§ Data supplied:

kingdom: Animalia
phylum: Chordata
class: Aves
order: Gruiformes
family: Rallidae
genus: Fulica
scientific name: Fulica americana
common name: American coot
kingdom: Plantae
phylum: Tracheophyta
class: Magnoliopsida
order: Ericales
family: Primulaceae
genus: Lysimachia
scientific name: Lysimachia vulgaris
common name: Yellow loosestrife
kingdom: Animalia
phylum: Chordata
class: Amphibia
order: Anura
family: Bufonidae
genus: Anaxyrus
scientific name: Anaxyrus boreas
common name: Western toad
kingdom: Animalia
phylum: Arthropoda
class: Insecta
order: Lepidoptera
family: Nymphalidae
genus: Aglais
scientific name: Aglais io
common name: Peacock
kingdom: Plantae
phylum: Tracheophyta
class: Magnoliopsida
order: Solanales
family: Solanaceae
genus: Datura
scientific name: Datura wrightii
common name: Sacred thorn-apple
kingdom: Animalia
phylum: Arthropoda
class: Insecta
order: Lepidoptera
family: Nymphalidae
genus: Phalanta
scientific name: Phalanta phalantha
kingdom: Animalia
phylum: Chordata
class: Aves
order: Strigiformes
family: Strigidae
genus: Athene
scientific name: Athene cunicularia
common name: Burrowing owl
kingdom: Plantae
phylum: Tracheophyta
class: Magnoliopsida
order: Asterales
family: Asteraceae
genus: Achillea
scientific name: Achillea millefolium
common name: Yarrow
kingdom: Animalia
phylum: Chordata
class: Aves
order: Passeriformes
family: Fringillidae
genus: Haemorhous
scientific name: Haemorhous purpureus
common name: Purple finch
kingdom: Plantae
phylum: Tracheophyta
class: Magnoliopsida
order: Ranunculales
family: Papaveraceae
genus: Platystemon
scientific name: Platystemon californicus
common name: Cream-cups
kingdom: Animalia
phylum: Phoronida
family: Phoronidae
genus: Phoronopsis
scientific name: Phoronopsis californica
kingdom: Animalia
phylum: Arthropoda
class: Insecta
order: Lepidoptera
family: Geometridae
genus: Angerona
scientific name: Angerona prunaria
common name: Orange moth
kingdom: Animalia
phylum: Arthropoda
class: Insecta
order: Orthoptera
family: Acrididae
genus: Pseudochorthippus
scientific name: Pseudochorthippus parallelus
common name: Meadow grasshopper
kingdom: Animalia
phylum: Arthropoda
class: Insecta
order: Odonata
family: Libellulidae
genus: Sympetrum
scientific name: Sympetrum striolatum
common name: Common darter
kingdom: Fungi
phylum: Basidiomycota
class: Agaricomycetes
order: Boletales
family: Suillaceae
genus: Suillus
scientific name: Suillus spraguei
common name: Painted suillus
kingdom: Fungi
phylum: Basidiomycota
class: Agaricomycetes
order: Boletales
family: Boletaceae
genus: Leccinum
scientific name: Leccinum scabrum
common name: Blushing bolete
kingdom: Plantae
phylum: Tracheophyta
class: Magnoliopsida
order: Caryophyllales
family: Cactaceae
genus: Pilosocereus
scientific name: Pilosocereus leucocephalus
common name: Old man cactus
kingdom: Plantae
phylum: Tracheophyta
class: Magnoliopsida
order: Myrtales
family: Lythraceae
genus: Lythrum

§ Exercise aim: Rewrite the records starting with the line containing "scientific name: Leccinum scabrum" and going on through the line containing "family: Lythraceae", replacing "common name" with "vernacular name" and leaving everything else unchanged.

§ Worked solution:
scientific name: Leccinum scabrum
vernacular name: Blushing bolete
kingdom: Plantae
phylum: Tracheophyta
class: Magnoliopsida
order: Caryophyllales
family: Cactaceae
genus: Pilosocereus
scientific name: Pilosocereus leucocephalus
vernacular name: Old man cactus
kingdom: Plantae
phylum: Tracheophyta
class: Magnoliopsida
order: Myrtales
family: Lythraceae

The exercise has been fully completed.